On Saturday morning, April 15, a group of artists and tree-loving environmental activists gathered near David Johnson Park, at the site of the future SkyDev development. In the bright sunshine and with a warm breeze off the bay, they hung a hand-painted ‘Caution Tape’ adorned with pieces of crochet, knitting, and art on the fence surrounding the construction site.
Until a few weeks ago, this site was the home of a small forest. The Caution Tape Project grew from a profound sense of grief due to the loss of this forest. A long campaign to encourage the developer to spare the trees, or at least some of the trees, was not successful. The Project was a collaborative effort, wherein people were encouraged to provide a piece, either knitted, crocheted, painted, woven, or sculpted, to be connected together to form a Caution Tape.

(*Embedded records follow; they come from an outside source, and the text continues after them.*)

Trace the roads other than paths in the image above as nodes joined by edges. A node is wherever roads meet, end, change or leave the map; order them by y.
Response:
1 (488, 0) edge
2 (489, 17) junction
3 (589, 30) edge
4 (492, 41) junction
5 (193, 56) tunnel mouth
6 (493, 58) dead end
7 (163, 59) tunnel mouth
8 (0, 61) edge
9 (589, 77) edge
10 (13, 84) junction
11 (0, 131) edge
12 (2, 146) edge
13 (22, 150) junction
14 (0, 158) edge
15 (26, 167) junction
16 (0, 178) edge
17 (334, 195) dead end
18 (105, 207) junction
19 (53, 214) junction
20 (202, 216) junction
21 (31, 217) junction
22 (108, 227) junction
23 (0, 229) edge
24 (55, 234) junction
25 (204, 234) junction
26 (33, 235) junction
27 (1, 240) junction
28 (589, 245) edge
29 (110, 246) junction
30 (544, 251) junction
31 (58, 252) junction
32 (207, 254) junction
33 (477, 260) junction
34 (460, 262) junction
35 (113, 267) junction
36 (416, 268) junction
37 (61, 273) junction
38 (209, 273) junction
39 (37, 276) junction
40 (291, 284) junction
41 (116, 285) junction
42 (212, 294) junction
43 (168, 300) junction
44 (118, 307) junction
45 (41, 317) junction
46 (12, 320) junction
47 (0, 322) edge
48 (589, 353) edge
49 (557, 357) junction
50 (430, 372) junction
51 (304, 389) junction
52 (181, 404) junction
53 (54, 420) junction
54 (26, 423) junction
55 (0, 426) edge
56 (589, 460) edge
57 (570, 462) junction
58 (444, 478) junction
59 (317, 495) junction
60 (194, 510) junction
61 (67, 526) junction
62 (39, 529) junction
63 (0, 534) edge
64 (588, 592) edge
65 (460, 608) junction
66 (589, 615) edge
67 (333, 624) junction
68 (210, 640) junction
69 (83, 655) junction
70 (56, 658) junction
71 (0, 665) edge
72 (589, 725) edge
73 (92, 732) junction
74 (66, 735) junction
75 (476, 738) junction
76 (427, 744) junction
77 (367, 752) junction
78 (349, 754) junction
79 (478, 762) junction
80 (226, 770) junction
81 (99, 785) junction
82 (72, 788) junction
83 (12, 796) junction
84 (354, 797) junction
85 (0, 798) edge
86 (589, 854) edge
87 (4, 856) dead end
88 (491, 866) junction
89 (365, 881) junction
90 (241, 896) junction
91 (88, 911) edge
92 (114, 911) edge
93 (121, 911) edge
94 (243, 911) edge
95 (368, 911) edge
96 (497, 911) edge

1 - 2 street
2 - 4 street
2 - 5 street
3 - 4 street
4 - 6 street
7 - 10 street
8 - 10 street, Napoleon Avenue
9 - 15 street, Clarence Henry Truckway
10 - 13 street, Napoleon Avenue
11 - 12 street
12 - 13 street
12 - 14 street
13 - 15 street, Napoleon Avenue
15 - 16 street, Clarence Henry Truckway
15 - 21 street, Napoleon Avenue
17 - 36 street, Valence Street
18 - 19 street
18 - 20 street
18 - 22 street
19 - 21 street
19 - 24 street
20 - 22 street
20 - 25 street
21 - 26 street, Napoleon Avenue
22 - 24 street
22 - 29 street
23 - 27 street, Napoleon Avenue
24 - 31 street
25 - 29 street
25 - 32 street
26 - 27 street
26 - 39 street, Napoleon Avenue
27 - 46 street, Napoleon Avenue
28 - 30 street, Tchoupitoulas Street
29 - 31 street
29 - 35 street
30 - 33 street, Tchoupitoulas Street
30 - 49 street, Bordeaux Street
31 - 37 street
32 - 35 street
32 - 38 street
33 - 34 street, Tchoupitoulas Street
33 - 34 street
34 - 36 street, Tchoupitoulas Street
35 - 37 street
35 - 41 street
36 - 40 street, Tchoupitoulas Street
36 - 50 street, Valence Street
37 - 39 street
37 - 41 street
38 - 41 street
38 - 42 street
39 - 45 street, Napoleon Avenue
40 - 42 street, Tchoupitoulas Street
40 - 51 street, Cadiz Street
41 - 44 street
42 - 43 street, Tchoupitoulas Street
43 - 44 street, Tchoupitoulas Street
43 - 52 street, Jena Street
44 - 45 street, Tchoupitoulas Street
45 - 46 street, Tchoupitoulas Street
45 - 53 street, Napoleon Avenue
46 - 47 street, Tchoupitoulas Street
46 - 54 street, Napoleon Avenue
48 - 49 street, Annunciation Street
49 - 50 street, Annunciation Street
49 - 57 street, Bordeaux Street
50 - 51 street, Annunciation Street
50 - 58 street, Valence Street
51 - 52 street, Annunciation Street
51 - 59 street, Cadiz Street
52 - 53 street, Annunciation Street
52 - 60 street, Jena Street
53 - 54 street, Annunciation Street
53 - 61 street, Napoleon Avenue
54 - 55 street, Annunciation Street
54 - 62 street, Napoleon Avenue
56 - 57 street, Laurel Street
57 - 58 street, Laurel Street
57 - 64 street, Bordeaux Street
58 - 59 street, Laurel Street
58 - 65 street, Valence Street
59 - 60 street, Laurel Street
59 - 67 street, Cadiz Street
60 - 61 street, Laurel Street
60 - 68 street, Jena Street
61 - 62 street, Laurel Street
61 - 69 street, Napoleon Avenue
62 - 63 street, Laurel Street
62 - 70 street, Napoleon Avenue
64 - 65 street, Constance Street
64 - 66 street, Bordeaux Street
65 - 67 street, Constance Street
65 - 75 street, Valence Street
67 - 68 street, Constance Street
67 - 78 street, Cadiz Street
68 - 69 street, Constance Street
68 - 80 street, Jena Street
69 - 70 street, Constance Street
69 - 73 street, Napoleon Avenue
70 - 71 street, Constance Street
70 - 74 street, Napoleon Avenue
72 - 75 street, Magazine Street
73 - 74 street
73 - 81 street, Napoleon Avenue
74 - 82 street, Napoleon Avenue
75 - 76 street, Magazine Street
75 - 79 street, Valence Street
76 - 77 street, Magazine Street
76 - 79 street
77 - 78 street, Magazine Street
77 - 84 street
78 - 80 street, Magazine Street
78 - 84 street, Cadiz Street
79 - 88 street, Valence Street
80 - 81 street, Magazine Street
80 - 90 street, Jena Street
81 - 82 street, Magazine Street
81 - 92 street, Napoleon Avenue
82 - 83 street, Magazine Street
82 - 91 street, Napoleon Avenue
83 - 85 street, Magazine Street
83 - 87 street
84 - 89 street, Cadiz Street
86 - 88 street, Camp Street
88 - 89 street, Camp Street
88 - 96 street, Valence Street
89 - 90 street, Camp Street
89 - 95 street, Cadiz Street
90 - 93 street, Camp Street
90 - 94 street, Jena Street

The message from the group is that urban forests are essential, that urban forests have value beyond what developers see as the land value. Urban forests must be protected, as valuable agents in the fight against climate change, to protect our air and our watershed, as homes for all the birds and bees and wildlife who play a role in our environmental balance.

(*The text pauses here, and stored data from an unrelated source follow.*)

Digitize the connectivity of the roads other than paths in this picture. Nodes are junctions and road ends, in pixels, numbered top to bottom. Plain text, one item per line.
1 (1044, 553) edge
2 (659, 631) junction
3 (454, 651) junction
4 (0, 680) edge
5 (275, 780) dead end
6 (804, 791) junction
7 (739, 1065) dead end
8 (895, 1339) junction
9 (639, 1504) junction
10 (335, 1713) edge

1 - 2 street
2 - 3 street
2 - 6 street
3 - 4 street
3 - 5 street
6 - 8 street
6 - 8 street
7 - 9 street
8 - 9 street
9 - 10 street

Many municipalities are finding that this practice of clear cutting, as was done here in Meaford, is damaging their overall tree canopy. It is hoped that Meaford will adopt practices similar to other municipalities, such as Waterloo, to protect trees on lands to be developed. Another example is Collingwood, which is discussing policies to require developers to protect 30% of the trees on their properties.
The people behind the Caution Tape Project hope local politicians and residents will visit the site, view the work on the fences adjacent to David Johnson Park, read some of the inscriptions and give some thought to avoiding another mass clear cut in Meaford and the surrounding areas.